In the febrile Millennial days of file sharing and digital piracy, many consumers became regular users of peer-to-peer networks.
The principles of downloading data from other people while allowing them to access your own file repositories were admirably democratic, yet also hugely bandwidth-intensive.
At a time when most households were connected to the internet via dial-up modems, such activities clogged up connections and slowed down the internet for everyone else.
As a result of this (and other excessive activities like gaming obsessives spending twelve hours per day playing Lineage online), broadband fair usage policies were imposed.
Yet today, these restrictions are rarely seen.
So what inspired the principle of imposing broadband fair usage policies in the first place, and why aren’t they prevalent any longer?
It’s a fair cop
While regular use of P2P networks might have brought the police to your door with a polite enquiry about internet piracy, file sharing was also a key contributor to network slowdown.
If Person A was maxing out their connection through streaming or gaming (even legally), Person B might find their own connection suffered as a consequence.
This related to a process known as contention ratio, which defines the number of accounts or households sharing a particular network connection.
It was unfair for 49 households’ online experience to suffer because household 50 was constantly online sharing media files with strangers around the world.
As a result, ISPs introduced fair usage policies, setting a cap on the amount of data one person could upload or download.

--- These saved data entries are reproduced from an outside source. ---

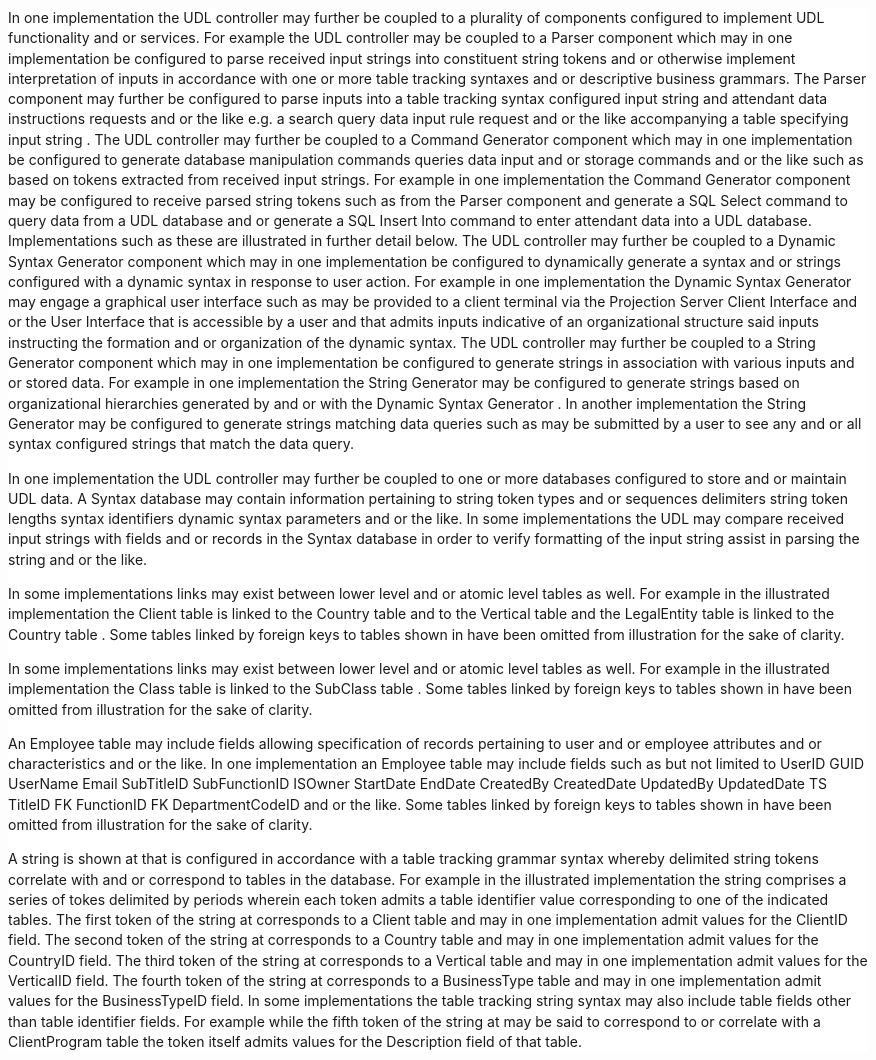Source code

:In one implementation the UDL controller may further be coupled to a plurality of components configured to implement UDL functionality and or services. For example the UDL controller may be coupled to a Parser component which may in one implementation be configured to parse received input strings into constituent string tokens and or otherwise implement interpretation of inputs in accordance with one or more table tracking syntaxes and or descriptive business grammars. The Parser component may further be configured to parse inputs into a table tracking syntax configured input string and attendant data instructions requests and or the like e.g. a search query data input rule request and or the like accompanying a table specifying input string . The UDL controller may further be coupled to a Command Generator component which may in one implementation be configured to generate database manipulation commands queries data input and or storage commands and or the like such as based on tokens extracted from received input strings. For example in one implementation the Command Generator component may be configured to receive parsed string tokens such as from the Parser component and generate a SQL Select command to query data from a UDL database and or generate a SQL Insert Into command to enter attendant data into a UDL database. Implementations such as these are illustrated in further detail below. The UDL controller may further be coupled to a Dynamic Syntax Generator component which may in one implementation be configured to dynamically generate a syntax and or strings configured with a dynamic syntax in response to user action. For example in one implementation the Dynamic Syntax Generator may engage a graphical user interface such as may be provided to a client terminal via the Projection Server Client Interface and or the User Interface that is accessible by a user and that admits inputs indicative of an organizational structure said inputs instructing the formation and or organization of the dynamic syntax. The UDL controller may further be coupled to a String Generator component which may in one implementation be configured to generate strings in association with various inputs and or stored data. For example in one implementation the String Generator may be configured to generate strings based on organizational hierarchies generated by and or with the Dynamic Syntax Generator . In another implementation the String Generator may be configured to generate strings matching data queries such as may be submitted by a user to see any and or all syntax configured strings that match the data query.

In one implementation the UDL controller may further be coupled to one or more databases configured to store and or maintain UDL data. A Syntax database may contain information pertaining to string token types and or sequences delimiters string token lengths syntax identifiers dynamic syntax parameters and or the like. In some implementations the UDL may compare received input strings with fields and or records in the Syntax database in order to verify formatting of the input string assist in parsing the string and or the like.

In some implementations links may exist between lower level and or atomic level tables as well. For example in the illustrated implementation the Client table is linked to the Country table and to the Vertical table and the LegalEntity table is linked to the Country table . Some tables linked by foreign keys to tables shown in have been omitted from illustration for the sake of clarity.

In some implementations links may exist between lower level and or atomic level tables as well. For example in the illustrated implementation the Class table is linked to the SubClass table . Some tables linked by foreign keys to tables shown in have been omitted from illustration for the sake of clarity.

An Employee table may include fields allowing specification of records pertaining to user and or employee attributes and or characteristics and or the like. In one implementation an Employee table may include fields such as but not limited to UserID GUID UserName Email SubTitleID SubFunctionID ISOwner StartDate EndDate CreatedBy CreatedDate UpdatedBy UpdatedDate TS TitleID FK FunctionID FK DepartmentCodeID and or the like. Some tables linked by foreign keys to tables shown in have been omitted from illustration for the sake of clarity.

A string is shown at that is configured in accordance with a table tracking grammar syntax whereby delimited string tokens correlate with and or correspond to tables in the database. For example in the illustrated implementation the string comprises a series of tokes delimited by periods wherein each token admits a table identifier value corresponding to one of the indicated tables. The first token of the string at corresponds to a Client table and may in one implementation admit values for the ClientID field. The second token of the string at corresponds to a Country table and may in one implementation admit values for the CountryID field. The third token of the string at corresponds to a Vertical table and may in one implementation admit values for the VerticalID field. The fourth token of the string at corresponds to a BusinessType table and may in one implementation admit values for the BusinessTypeID field. In some implementations the table tracking string syntax may also include table fields other than table identifier fields. For example while the fifth token of the string at may be said to correspond to or correlate with a ClientProgram table the token itself admits values for the Description field of that table.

Users would be given one or more warnings, at which point their connection would be deliberately slowed down to reduce the effect on other households.
However, such restrictions were hugely unpopular, falling foul of net neutrality principles. Plus, they posed a problem for early adopters of streaming services like YouTube or Netflix.
As broad’ as it’s long
The ongoing increase in domestic internet connection speeds rendered fair usage caps irrelevant, as broadband replaced dial-up and full fibre in turn supplanted ISDN broadband.
Today, most broadband contracts are marketed as ‘truly unlimited’, which generally means there are no fair usage policies whatsoever.
A consumer with a 300Mbps fibre connection won’t diminish anyone else’s online experience if they choose to spend all day playing FIFA.
Consequently, it’s unlikely any mainstream ISP will send its customers an email complaining about file sharing or round-the-clock gaming.
However, some activities might still trigger an intervention, such as large-scale piracy or cryptocurrency mining.
Fair usage policies have evolved into ‘acceptable use’ policies, which effectively prohibit people from using their connection for illegal or morally dubious practices.
You’ll probably have to sign a document when commencing a new broadband contract agreeing that you won’t engage in criminal activities, abuse, spam or fraud.
Heavy domestic use shouldn’t fall foul of these stipulations, but if your PC is connected to BitTorrent or FrostWire around the clock, your connection may be flagged.
Even then, most ISPs will look the other way, while the few that might intercede generally only throttle P2P and streaming services at peak times – typically from teatime to 1am.
Satellite broadband providers are more likely to retain fair usage policies, especially since customers generally pay for data by the gigabyte.
There are rarely any such restrictions on 4G or 5G services, though again, they may be capped in terms of data usage.